Aquela é uma terra à beira mar plantada, situada bem ao meio de uma baía calma e tranquila, onde as águas só se mexem quando a maré vaza ou enche. Ali aprendi a nadar, perdi o medo do mar e ganhei respeito à sua força e teimosia, percebendo que numa luta com as correntes, o mais provável é eu não vencer. O mar tudo nos dá, depende da forma como o tratamos: se conversarmos com ele e o admirarmos, ele oferece-nos coisas boas e permite-nos realizar sonhos; se falamos com ou sobre ele com desdém e arrogância, ele responde-nos demonstrando quem manda.
Ali o mar continua calmo como sempre foi, azul escuro e frio, rico em peixe, molusco e marisco. Tanto assim é que a vida na vila se faz à volta dele. Não há família que não tenha gerado pelo menos um pescador e, muito menos, que não se alimente maioritariamente do que as águas e as profundezas oferecem. Os dias de comer carne eram festivos, hoje são-no menos mas o peixe continua a predominar.

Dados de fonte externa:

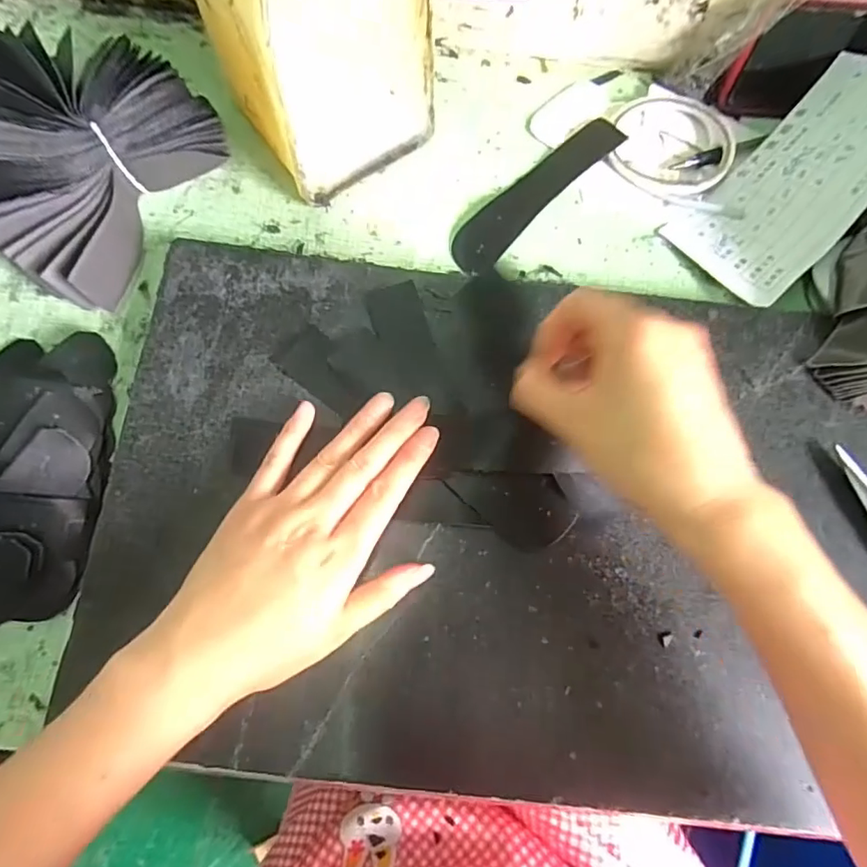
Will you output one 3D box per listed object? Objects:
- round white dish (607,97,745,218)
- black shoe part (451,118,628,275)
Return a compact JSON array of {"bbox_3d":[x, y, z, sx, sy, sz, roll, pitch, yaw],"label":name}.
[{"bbox_3d":[0.185,-0.213,0.396,0.103,0.013,0.089,18,74,3],"label":"round white dish"},{"bbox_3d":[0.075,-0.177,0.391,0.037,0.006,0.159,43,77,9],"label":"black shoe part"}]

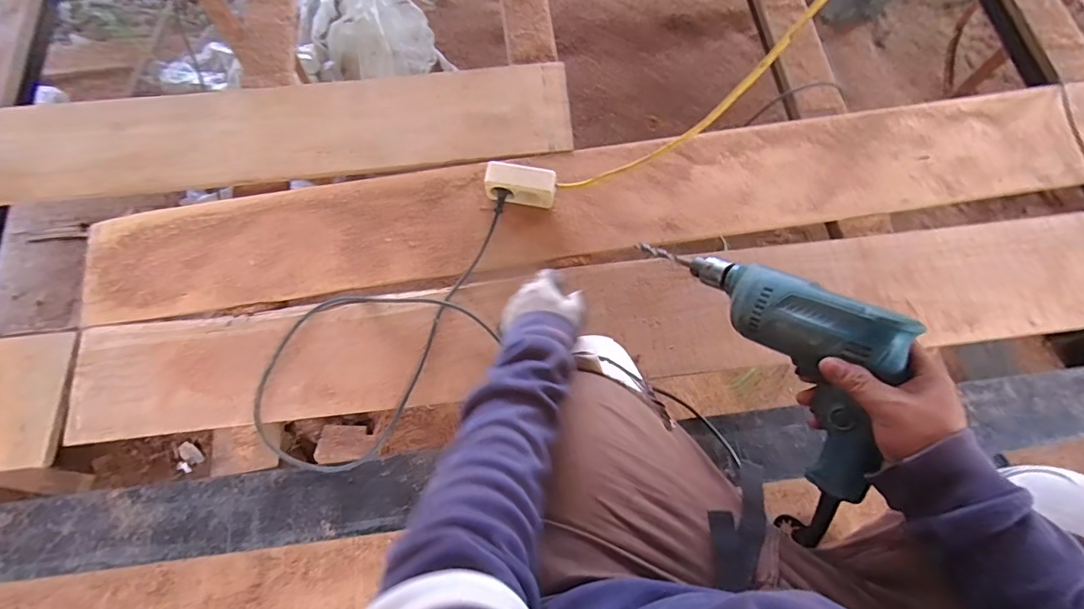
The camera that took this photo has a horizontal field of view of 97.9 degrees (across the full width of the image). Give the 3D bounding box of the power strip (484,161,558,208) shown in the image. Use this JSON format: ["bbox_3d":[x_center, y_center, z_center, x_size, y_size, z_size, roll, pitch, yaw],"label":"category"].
[{"bbox_3d":[-0.033,-0.185,0.739,0.108,0.052,0.044,12,73,4],"label":"power strip"}]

A vila, como tantas outras no país, era pitoresca, com casas pintadas de branco, a roupa estendida nas janelas e no ar um cheiro intenso a maresia. Em tempos idos, na praia vendeu-se peixe, e até havia a “praia dos pescadores”, antes da lota ser passada para uma das pontas da baía, e antes de fazerem o pontão, de darem cabo da praia da doca com um projecto de melhoria das condições dos pescadores. Mas como sempre, os projectos que envolvem pobres são feios, sem preocupações estéticas de integração arquitectónica, como se eles fossem menos pessoas e não precisassem de um espaço bonito e envolvente. A praia onde todas as tardes, ou quase todas, andava de barco a remos, onde aprendi a remar no meio de traineiras de pesca e outras embarcações de madeira, desapareceu para dar origem a um amontoado de barracas que servem para armazenar redes, alguidares e outros utensílios. Pode ser útil, mas e feio. Muito feio!
O pontão foi tão aumentado que hoje quase chega ao forte, monumento histórico que faz parte das minhas referências situado bem a meio da vila, onde no verão havia concertos à noite; a construção cresceu de forma não planeada a um ritmo alucinante e o pitoresco que a vila tinha e que a tornava única, perdeu-se por descaracterização; o homem que vendia bolas e fatias de bolo de coco, húmido e magnífico, já por lá não anda; o banheiro que me ensinou pacientemente a nadar quando eu tinha 5 para 6 anos, o Sr. Domingos, já morreu e quem explora os toldos na praia do espadarte já não é o Sr. Duarte; o homem do táxi que nos levava à Carrasqueira, no meio do pinhal e longe do rebuliço da vila e a quem chamávamos “bate sorna” porque se não cantássemos e gritássemos, de quando em vez, adormeceria a conduzir já não trabalha e nem sequer se vê sentado no jardim; o castelo, lá no alto, onde comia “maçãs riscadinhas”, ácidas e suculentas, perdeu parte da imponência que tinha e poucos são os que se dignam a observá-lo cá de baixo ou a visitá-lo.
O que dizer...?! Estragaram a terra da minha infância, não onde cresci, mas onde passava os 3 meses de férias no verão, as férias da Páscoa e uma grande parte dos fins de semana durante o ano. Este era o local-refúgio da minha adolescência, onde os rapazes eram por nós conhecidos como os “piscitos”, onde as saídas nocturnas para a discoteca se faziam ao fim de semana, sem se perder um que fosse em Galápos, porque era um must quando existia, seguidas de uma incursão de madrugada a uma das panificadoras para a compra de bolos reconfortantes antes do sono, e que, na minha idade adulta, ainda me faz atravessar a ponte de quando em vez para ir comprar peixe fresco, saboroso e suculento como não chega a Lisboa, e apesar de eu não dever comer peixe por causa da minha alergia, o anisakis. Mas quem pode resistir ao peixe de Sesimbra, que faz sonhar qualquer um? Ali, naquela terra, também eu fui muito feliz!!!